As news broke, tributes poured in from the industry and beyond. Prime Minister Narendra Modi led the tributes, hailing the industrialist as “a compassionate soul and an extraordinary human being”.
During his tenure as chairman of the Tata Group, the conglomerate made several high-profile acquisitions, including the takeover of Anglo-Dutch steelmaker Corus, UK-based car brands Jaguar and Land Rover, and Tetley, the world’s second-largest tea company. UK Business Secretary Jonathan Reynolds said in tribute that Tata was a “titan of the business world” who “played a huge role in shaping British industry”.
Even after retiring from business, Tata remained a popular figure on social media, with heartfelt posts about animal rights (particularly dogs) and appeals to Indian citizens. He even carried on a tradition dating back to the time of Jamsetji Tata, that Bombay House, the Tata group’s headquarters, remained a haven for stray dogs.
Che Guevara killed by Bolivian army
On October 9, 1967 is also the day when Cuba’s socialist revolutionary and guerrilla leader Che Guevara, age 39, was killed by the Bolivian army.
His hands were cut off as proof of death and his body was buried in an unmarked grave. In 1997, Guevara’s remains were found and sent back to Cuba, where they were reburied in a ceremony attended by President Fidel Castro and thousands of Cubans.
But who was Guevara?
Ernesto Rafael Guevara de la Serna was born to a well-off family in Argentina in 1928. While studying medicine at the University of Buenos Aires, he took time off to travel around South America on a motorcycle. It was during his travels that he witnessed the poverty and oppression of the lower classes.

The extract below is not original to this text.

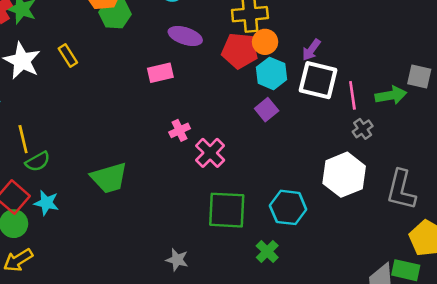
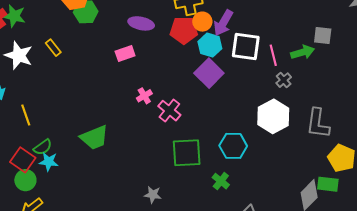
purple arrow: (311, 50) -> (223, 23), moved, size x1.5
purple square: (267, 110) -> (209, 73), size x1.6
green semicircle: (38, 162) -> (43, 147), moved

He received a medical degree in 1953 and continued his travels around Latin America, becoming involved with left-wing organisations. In the mid 1950s, Guevara met up with Fidel Castro and his group of exiled revolutionaries in Mexico. Guevara played a key role in Castro’s seizure of power from Cuban dictator Fulgencio Batista in 1959 and later served as Castro’s right-hand man and minister of industry. Guevara strongly opposed US domination in Latin America and advocated peasant-based revolutions to combat social injustice in Third World countries.
Following his death, Guevara achieved hero status among people around the world as a symbol of anti-imperialism and revolution. A 1960 photo taken by Alberto Korda of Guevara in a beret became iconic and has since appeared on countless posters and T-shirts. However, not everyone considers Guevara a hero: He is accused, among other things, of ordering the deaths of hundreds of people in Cuban prisons during the revolution.
This Day, That Year
1986: The Phantom of the Opera written by Andrew Lloyd Webber and Richard Stilgoe opened at Her Majesty’s Theatre in London’s West End. The plot of the musical was inspired by French author Gaston Leroux’s novel Le Fantôme de l’Opéra, which follows the life of Erik or the Phantom, a disfigured musical genius. The musical is the longest running show on Broadway.
2004: On October 9, for the first time in Afghanistan’s history, voters went to the polls to choose a president, selecting Hamid Karzai, who served as the interim president after the fall of the Taliban regime in 2001.
2009: US President Barack Obama won the Nobel Peace Prize for what the Norwegian Nobel Committee called “his extraordinary efforts to strengthen international diplomacy and cooperation between peoples.”